Language helps us to frame problems and challenges.
George Lakoff introduced me to how language frames arguments in the political sphere.
Today I attended the DevJam simulcast of the Startup Lessons Learned conference. This global meetup was the brain child of Eric Ries. Eric coined the concept of Minimum Viable Product and is the cheerleader of the lean-startup movement.
Now I have heard of
- Minimum Viable Product;
- Minimum Desirable Product; and
- Minimum Feasible Product.
It seems all the Minimum Product ideas are hypothesis-driven approaches to product development.
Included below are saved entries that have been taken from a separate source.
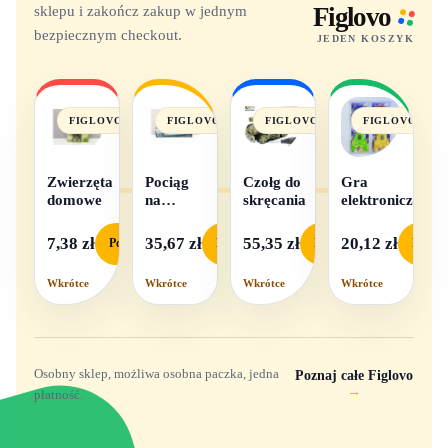
sklepu i zakończ zakup w jednym
Figlovo
bezpiecznym checkout.
JEDEN KOSZYK
FIGLOVO
FIGLOVO
FIGLOVO
FIGLOVO
Zwierzęta
Pociąg
Czołg do
Gra
domowe
na
skręcania
elektroniczna
baterie
światło i
7,38 zł
35,67 zł
55,35 zł
20,12 zł
Podgląd
Podgląd
Podgląd
Podgl
dźwięk
Wkrótce
Wkrótce
Wkrótce
Wkrótce
Osobny sklep, możliwa osobna paczka, jedna
Poznaj całe Figlovo
→
płatność.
That is, with a product hypothesis, or hypotheses, one builds as much as needed to test the product hypotheses.
One of the take-aways I got from Startup Lessons Learned is there are several ways to linguistically frame software product development. Viable, Desirable, and Feasible are Framing words – they frame how we think of our product development.
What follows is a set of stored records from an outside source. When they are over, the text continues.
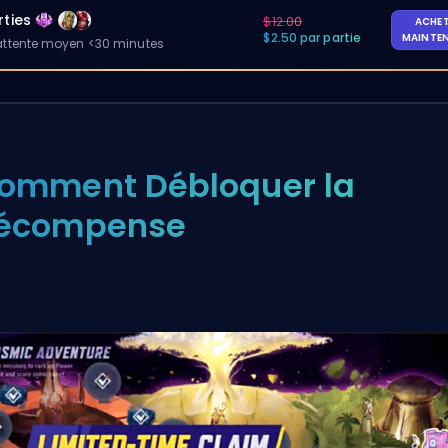
rties
$12.00
ACHE
$2.50 par partie
MAINTE
ttente moyen <30 minutes
omment Débloquer la
écompense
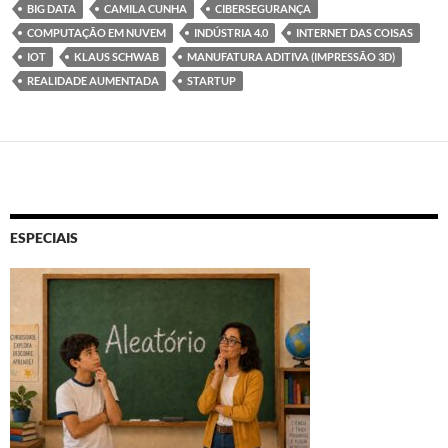
BIG DATA
CAMILA CUNHA
CIBERSEGURANÇA
COMPUTAÇÃO EM NUVEM
INDÚSTRIA 4.0
INTERNET DAS COISAS
IOT
KLAUS SCHWAB
MANUFATURA ADITIVA (IMPRESSÃO 3D)
REALIDADE AUMENTADA
STARTUP
ESPECIAIS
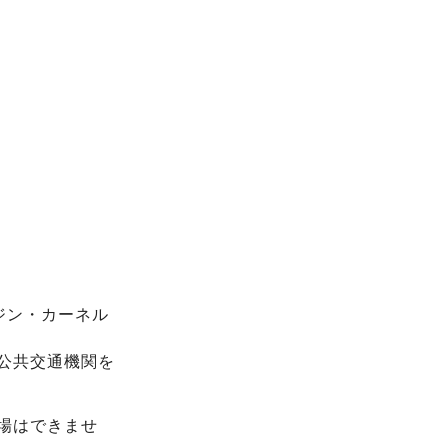
ジン・カーネル
公共交通機関を
場はできませ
Andrew adds Minimum Feasible Product to the mix, then distinguishes differences between Viable, Desirable, and Feasible.
|Desirable||think user experience|
Desirable hits my sweet spot.
Viable, while helpful, has a air of life support about it. Feasible, also helpful, has a hint of the analysis-paralysis syndrome.
The inventor’s challenge is to change minds & behavior.
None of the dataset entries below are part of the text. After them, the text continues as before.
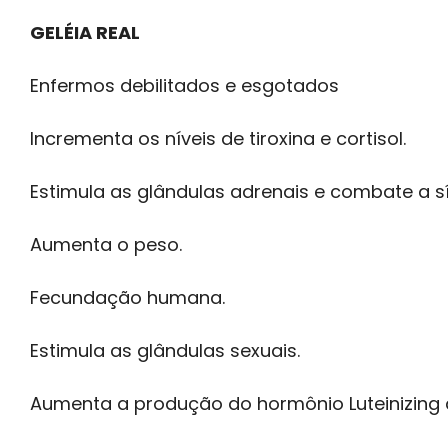
GELÉIA REAL
Enfermos debilitados e esgotados
Incrementa os níveis de tiroxina e cortisol.
Estimula as glândulas adrenais e combate a s
Aumenta o peso.
Fecundação humana.
Estimula as glândulas sexuais.
Aumenta a produção do hormônio Luteinizing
In Switch, Chip and Dan Heath argue for appealing to The Elephants and The Riders. The emotional side of change is The Elephant. The rational side of change is The Rider. They say,
“The Elephant’s hunger for instant gratiﬁcation is the opposite of the Rider’s strength, which is the ability to think long-term, to plan, to think beyond the moment.”
Our software products need desirability at their core. They must inspire and appeal to emotions – to satisfy The Elephants in us, but then, over time, they must also provide lasting value – to satisfy The Riders in us.
Start with the goal of desirable. Desirable gets us into the game.